Numerous points of error are leveled at the submission of the issue inquiring if Lone Star made an agreement with Scott to pay for his suggestion. The basic arguments under these points are that the issue was a legal rather than a factual one, the issue was not a controlling one, and the issue was not limited as to time.
Whether or not parties have made a contract is an issue of fact, unless the undisputed documentary or other evidence shows that they intended to enter into a binding agreement. Scott v. Ingle Bros. Pacific, Inc., 489 S.W.2d 554 (Tex. 1972); Hervey v. Passero, 648 S.W.2d 344 (Tex.*157App.-El Paso), rev’d on other grounds, 658 S.W.2d 148 (Tex. 1983); Henry C. Beck Company v. Arcrete, Inc., 515 S.W.2d 712 (Tex.Civ.App.-Dallas 1974, writ dism’d). Once a determination has been made as to what passed between the parties, decisions as to whether their agreement meets the legal requirements of a contract and its interpretation are questions of law. Hervey v. Passero, supra; Enos v. Leediker, 214 S.W.2d 694 (Tex.Civ.App.-Galveston 1948, no writ). Under our broad submission practice, it was not improper to ask the jury if the parties made an agreement. Haas Drilling Co. v. First National Bank in Dallas, 456 S.W.2d 886 (Tex. 1970).

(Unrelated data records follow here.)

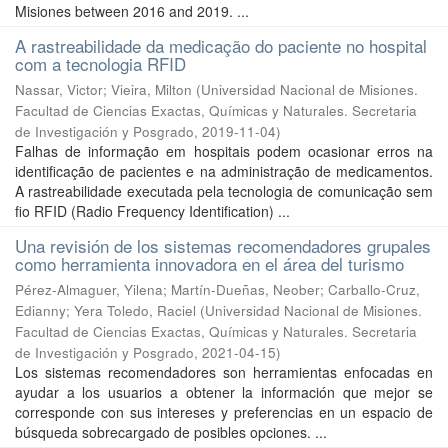
Misiones between 2016 and 2019. ...
A rastreabilidade da medicação do paciente no hospital
com a tecnologia RFID
Nassar, Victor; Vieira, Milton
(
Universidad Nacional de Misiones.
Facultad de Ciencias Exactas, Químicas y Naturales. Secretaria
de Investigación y Posgrado
,
2019-11-04
)
Falhas de informação em hospitais podem ocasionar erros na
identificação de pacientes e na administração de medicamentos.
A rastreabilidade executada pela tecnologia de comunicação sem
fio RFID (Radio Frequency Identification) ...
Una revisión de los sistemas recomendadores grupales
como herramienta innovadora en el área del turismo
Pérez-Almaguer, Yilena; Martín-Dueñas, Neober; Carballo-Cruz,
Edianny; Yera Toledo, Raciel
(
Universidad Nacional de Misiones.
Facultad de Ciencias Exactas, Químicas y Naturales. Secretaria
de Investigación y Posgrado
,
2021-04-15
)
Los sistemas recomendadores son herramientas enfocadas en
ayudar a los usuarios a obtener la información que mejor se
corresponde con sus intereses y preferencias en un espacio de
búsqueda sobrecargado de posibles opciones. ...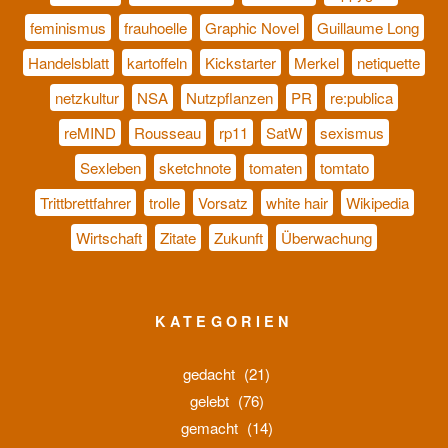
feminismus
frauhoelle
Graphic Novel
Guillaume Long
Handelsblatt
kartoffeln
Kickstarter
Merkel
netiquette
netzkultur
NSA
Nutzpflanzen
PR
re:publica
reMIND
Rousseau
rp11
SatW
sexismus
Sexleben
sketchnote
tomaten
tomtato
Trittbrettfahrer
trolle
Vorsatz
white hair
Wikipedia
Wirtschaft
Zitate
Zukunft
Überwachung
KATEGORIEN
gedacht
(21)
gelebt
(76)
gemacht
(14)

And certainly, whether or not Lone Star made a contract to pay for Scott’s suggestion was an ultimate issue in the case. Since the question of limitations was covered in another special issue, the failure to limit the issue concerning the agreement to a specific time was not error.
The complaints concerning the special issues on fraud, unjust enrichment, estoppel and bad faith have become immaterial in view of our previous rulings on those subjects.

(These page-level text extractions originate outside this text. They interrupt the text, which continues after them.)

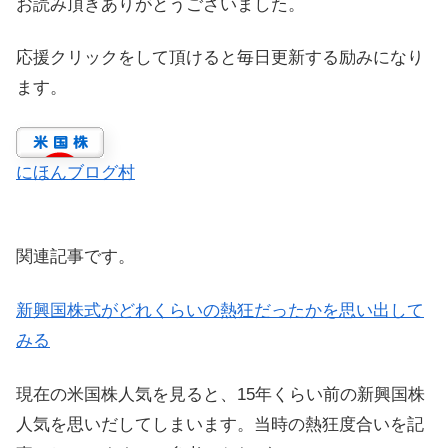
お読み頂きありがとうございました。
応援クリックをして頂けると毎日更新する励みになり
ます。
にほんブログ村
関連記事です。
新興国株式がどれくらいの熱狂だったかを思い出して
みる
現在の米国株人気を見ると、15年くらい前の新興国株
人気を思いだしてしまいます。当時の熱狂度合いを記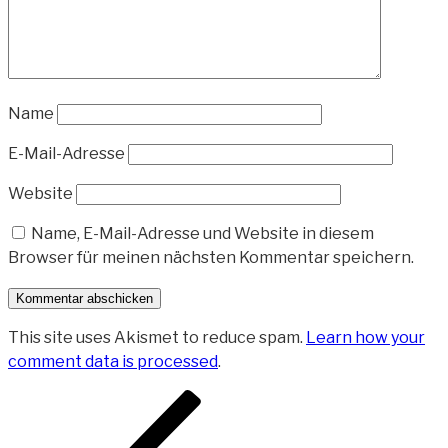
Name
E-Mail-Adresse
Website
Name, E-Mail-Adresse und Website in diesem
Browser für meinen nächsten Kommentar speichern.
This site uses Akismet to reduce spam.
Learn how your
comment data is processed
.
Beitragsnavigation
Vorheriger
Beitrag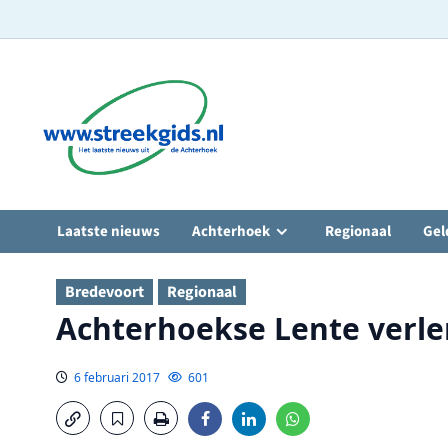
Ga
naar
de
inhoud
Laatste nieuws
Achterhoek
Regionaal
Gel
Bredevoort
Regionaal
Achterhoekse Lente verl
6 februari 2017
601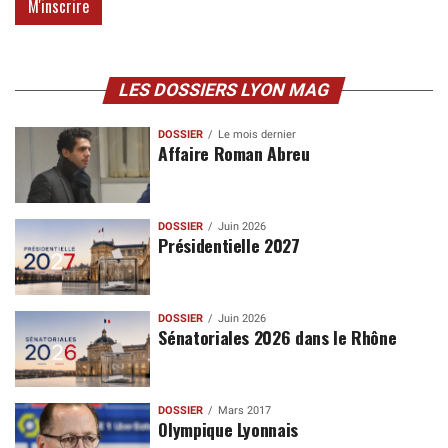
LES DOSSIERS LYON MAG
DOSSIER
Le mois dernier
Affaire Roman Abreu
DOSSIER
Juin 2026
Présidentielle 2027
DOSSIER
Juin 2026
Sénatoriales 2026 dans le Rhône
DOSSIER
Mars 2017
Olympique Lyonnais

PREJUDGMENT INTEREST AND ATTORNEY’S FEES
The trial court allowed Scott prejudgment interest on his recovery of actual damages, and also awarded attorney’s fees. Lone Star challenges these awards, contending that prejudgment interest was not proper and that attorney’s fees should not have been allowed because there was no evidence that Scott presented his demand for payment to Lone Star as required by Tex.Civ.Prac. & Rem.Code Ann. § 38.002 (Vernon 1986).
Our Supreme Court has ruled that prejudgment interest is now recoverable in a breach of contract case, where the contract itself does not fix the amount of damages. Perry Roofing Company v. Olcott, 744 S.W.2d 929 (Tex.1988). The decision applies to all cases now in the judicial process.

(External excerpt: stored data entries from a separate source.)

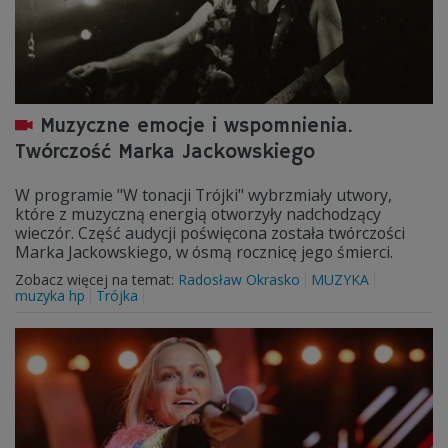
Muzyczne emocje i wspomnienia.
Twórczość Marka Jackowskiego
W programie "W tonacji Trójki" wybrzmiały utwory,
które z muzyczną energią otworzyły nadchodzący
wieczór. Część audycji poświęcona została twórczości
Marka Jackowskiego, w ósmą rocznicę jego śmierci.
Zobacz więcej na temat:
Radosław Okrasko
MUZYKA
muzyka hp
Trójka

As for attorney’s fees, Lone Star’s Admission No. 50 admitted that Scott had repeatedly requested payment for his suggestion., This is sufficient proof of presentment under Section 38.002. Welch v. Gammage, 545 S.W.2d 223 (Tex.Civ.App.-Austin 1976, writ ref’d n.r.e.).
DISPOSITION
For the reasons heretofore stated, the judgment is reformed to eliminate the recovery of exemplary damages. As reformed, the judgment is affirmed.

. Improper venue cannot be harmless error. Tex.Civ.Prac. & Rem.Code Ann. § 15.064(b) (Vemon 1986). The error here, however, was not improper venue. Venue was proper in Morris County. Tex.Civ.Prac. & Rem.Code Ann. § 15.036 (Vernon Supp.1988). The error here was failure to order a change of venue because of local prejudice. See 3. R. McDonald, Texas Civil Practice in District and County Courts § 10.19 (rev. 1983). Lone Star did not file a statutory motion for transfer at the time of or before answering. Tex.Civ.Prac. & Rem.Code Ann. § 15.063 (Vernon 1986).